AIM OF THE TASK: Repeat the lines of the listing below exactly, starting at the line that contains "Meklējam uzticamus partnerus un" and running through the last line, both included, and only those.

*** Opening DATA EXTRACT ***

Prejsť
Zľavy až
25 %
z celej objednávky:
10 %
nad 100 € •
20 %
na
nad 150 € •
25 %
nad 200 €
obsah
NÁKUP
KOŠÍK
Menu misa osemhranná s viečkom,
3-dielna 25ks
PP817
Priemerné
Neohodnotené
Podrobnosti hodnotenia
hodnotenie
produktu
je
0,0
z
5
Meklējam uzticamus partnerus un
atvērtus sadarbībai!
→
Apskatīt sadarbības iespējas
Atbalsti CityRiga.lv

*** Closing DATA EXTRACT ***

EXERCISE OUTPUT:
Meklējam uzticamus partnerus un
atvērtus sadarbībai!
→
Apskatīt sadarbības iespējas
Atbalsti CityRiga.lv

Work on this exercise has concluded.